WHAT IS BEING ASKED -
Rewrite the listing below with every "water meter" changed to "utility meter" and nothing else altered, leaving out the pictures.

RECORDS FOR PROCESSING -
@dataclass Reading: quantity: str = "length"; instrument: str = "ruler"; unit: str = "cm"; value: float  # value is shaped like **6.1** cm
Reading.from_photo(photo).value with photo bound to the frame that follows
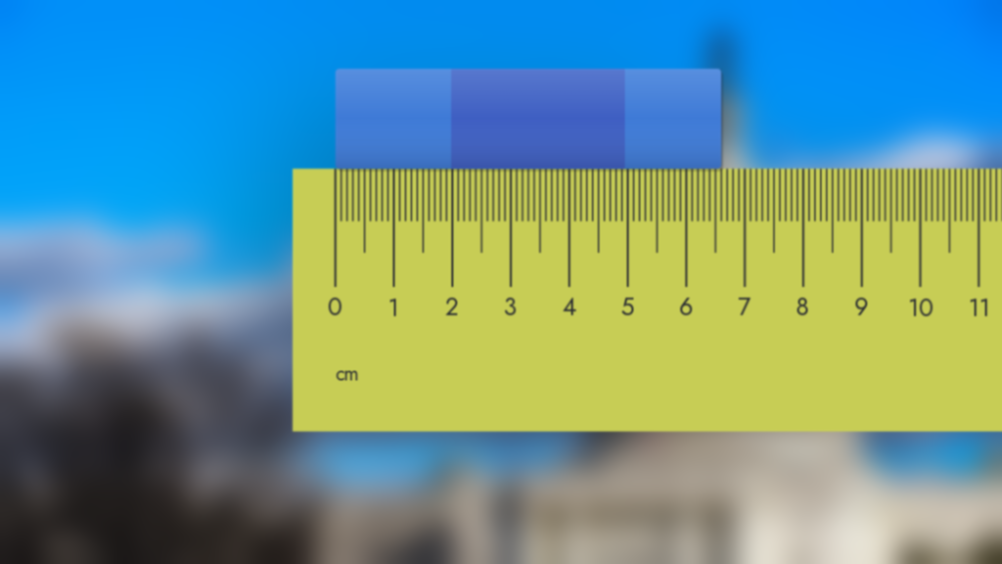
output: **6.6** cm
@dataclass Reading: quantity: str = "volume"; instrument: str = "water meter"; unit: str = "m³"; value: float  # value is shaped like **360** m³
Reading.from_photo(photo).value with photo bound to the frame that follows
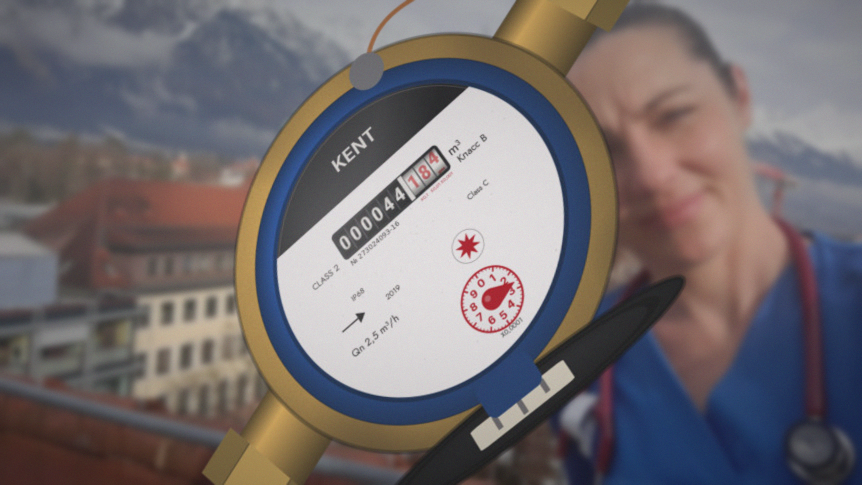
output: **44.1842** m³
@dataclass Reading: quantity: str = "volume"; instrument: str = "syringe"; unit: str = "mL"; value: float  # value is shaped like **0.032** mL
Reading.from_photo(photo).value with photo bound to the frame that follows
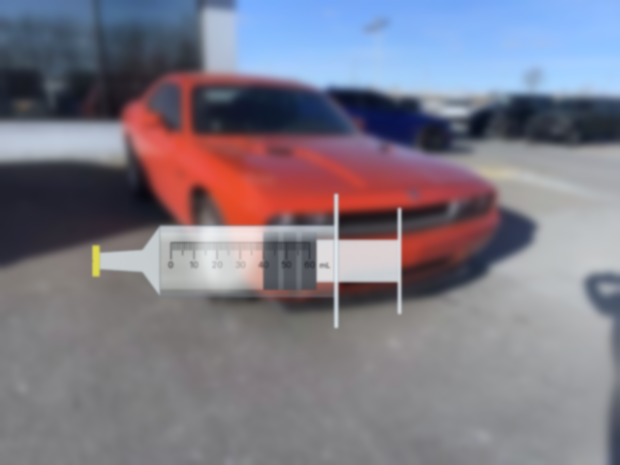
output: **40** mL
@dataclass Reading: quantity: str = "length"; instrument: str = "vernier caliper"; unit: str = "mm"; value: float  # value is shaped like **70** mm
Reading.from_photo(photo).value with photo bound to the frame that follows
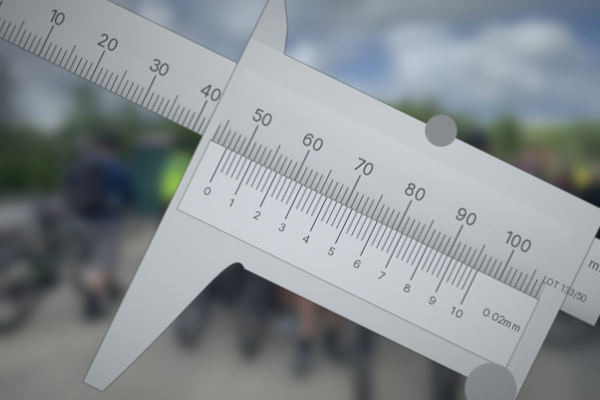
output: **46.8** mm
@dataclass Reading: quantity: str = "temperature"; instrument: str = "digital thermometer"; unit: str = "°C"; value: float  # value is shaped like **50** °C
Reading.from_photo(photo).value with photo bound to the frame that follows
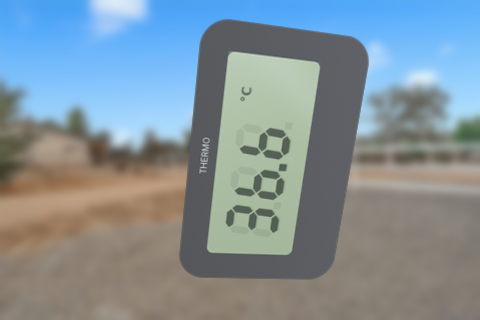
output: **36.6** °C
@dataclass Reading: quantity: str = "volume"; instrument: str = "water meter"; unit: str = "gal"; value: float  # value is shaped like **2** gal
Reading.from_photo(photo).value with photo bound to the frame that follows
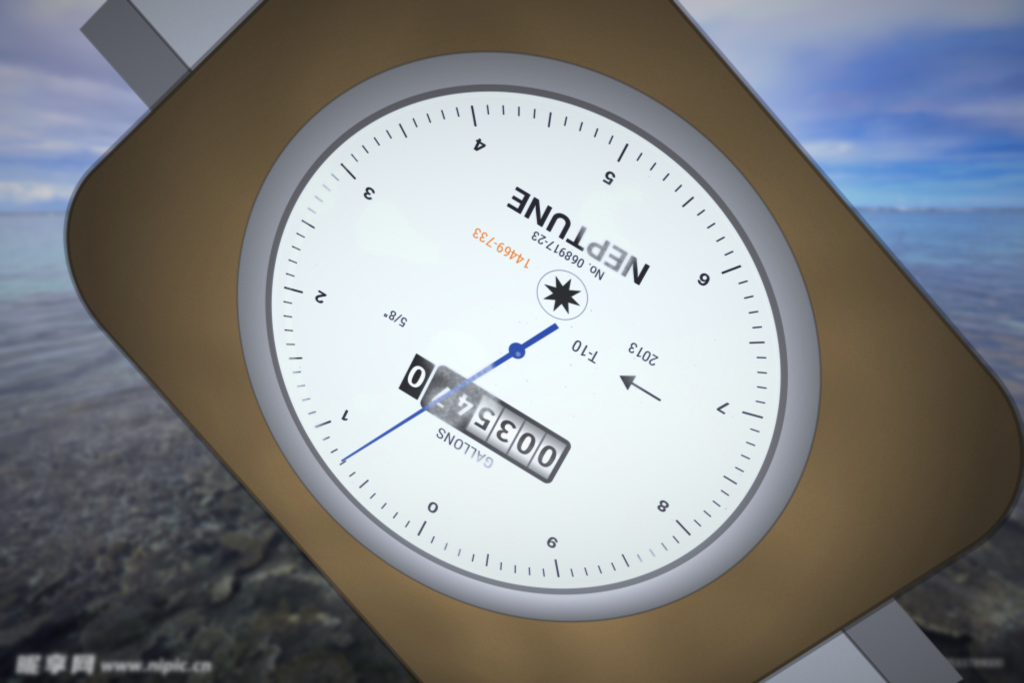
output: **35470.7** gal
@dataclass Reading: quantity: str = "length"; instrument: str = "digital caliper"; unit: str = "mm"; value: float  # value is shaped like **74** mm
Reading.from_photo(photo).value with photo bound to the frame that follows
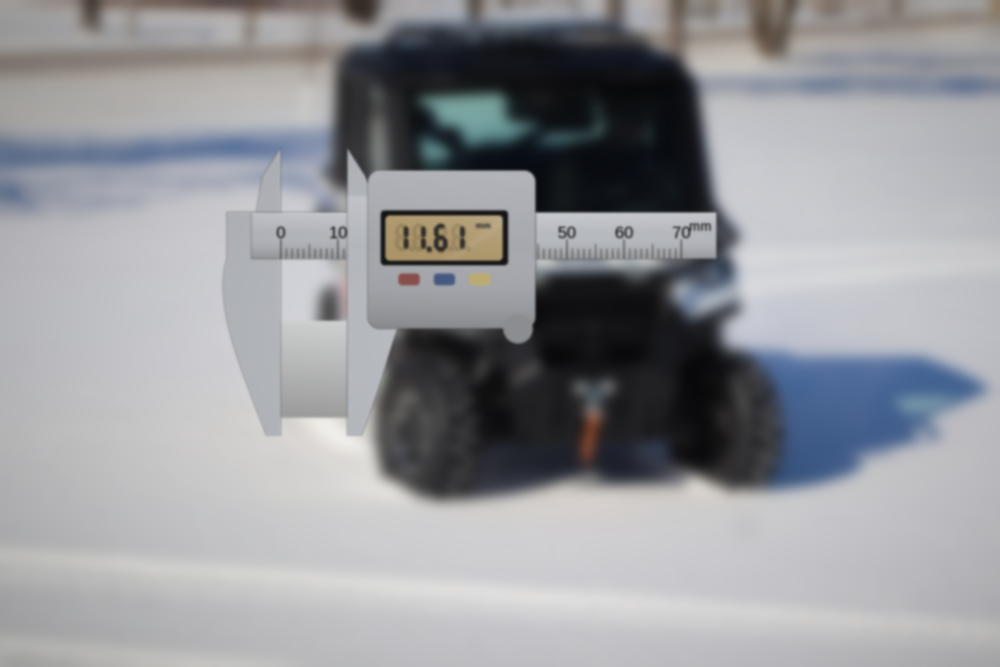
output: **11.61** mm
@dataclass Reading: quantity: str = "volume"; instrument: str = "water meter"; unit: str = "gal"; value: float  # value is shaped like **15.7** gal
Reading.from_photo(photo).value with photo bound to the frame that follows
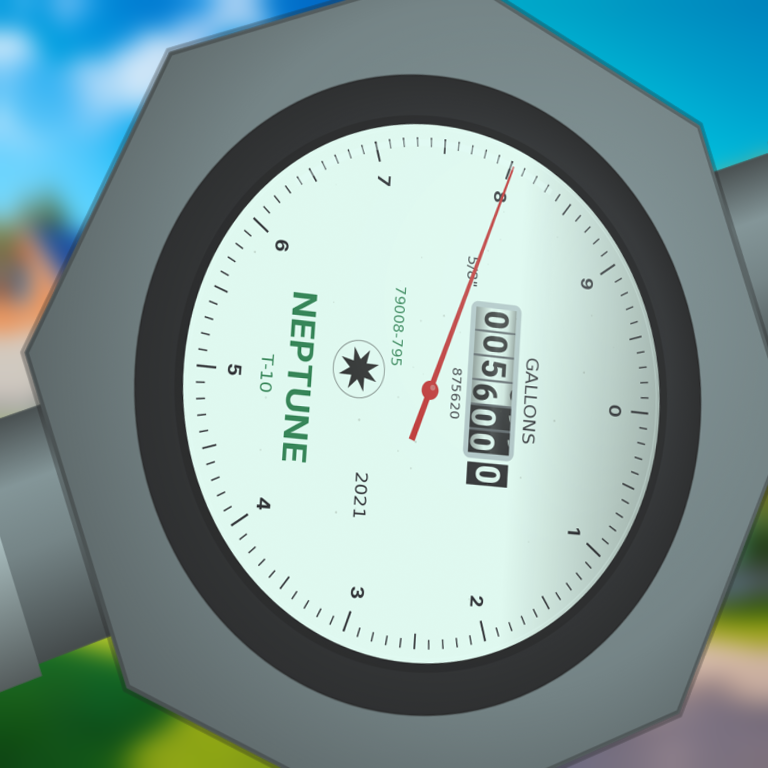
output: **55998.0** gal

RESULT -
@dataclass Reading: quantity: str = "length"; instrument: str = "ruler"; unit: str = "cm"; value: float  # value is shaped like **6.1** cm
Reading.from_photo(photo).value with photo bound to the frame that follows
output: **6.6** cm
@dataclass Reading: quantity: str = "volume"; instrument: str = "utility meter"; unit: str = "m³"; value: float  # value is shaped like **360** m³
Reading.from_photo(photo).value with photo bound to the frame that follows
output: **44.1842** m³
@dataclass Reading: quantity: str = "volume"; instrument: str = "syringe"; unit: str = "mL"; value: float  # value is shaped like **0.032** mL
Reading.from_photo(photo).value with photo bound to the frame that follows
output: **40** mL
@dataclass Reading: quantity: str = "length"; instrument: str = "vernier caliper"; unit: str = "mm"; value: float  # value is shaped like **70** mm
Reading.from_photo(photo).value with photo bound to the frame that follows
output: **46.8** mm
@dataclass Reading: quantity: str = "temperature"; instrument: str = "digital thermometer"; unit: str = "°C"; value: float  # value is shaped like **50** °C
Reading.from_photo(photo).value with photo bound to the frame that follows
output: **36.6** °C
@dataclass Reading: quantity: str = "volume"; instrument: str = "utility meter"; unit: str = "gal"; value: float  # value is shaped like **2** gal
Reading.from_photo(photo).value with photo bound to the frame that follows
output: **35470.7** gal
@dataclass Reading: quantity: str = "length"; instrument: str = "digital caliper"; unit: str = "mm"; value: float  # value is shaped like **74** mm
Reading.from_photo(photo).value with photo bound to the frame that follows
output: **11.61** mm
@dataclass Reading: quantity: str = "volume"; instrument: str = "utility meter"; unit: str = "gal"; value: float  # value is shaped like **15.7** gal
Reading.from_photo(photo).value with photo bound to the frame that follows
output: **55998.0** gal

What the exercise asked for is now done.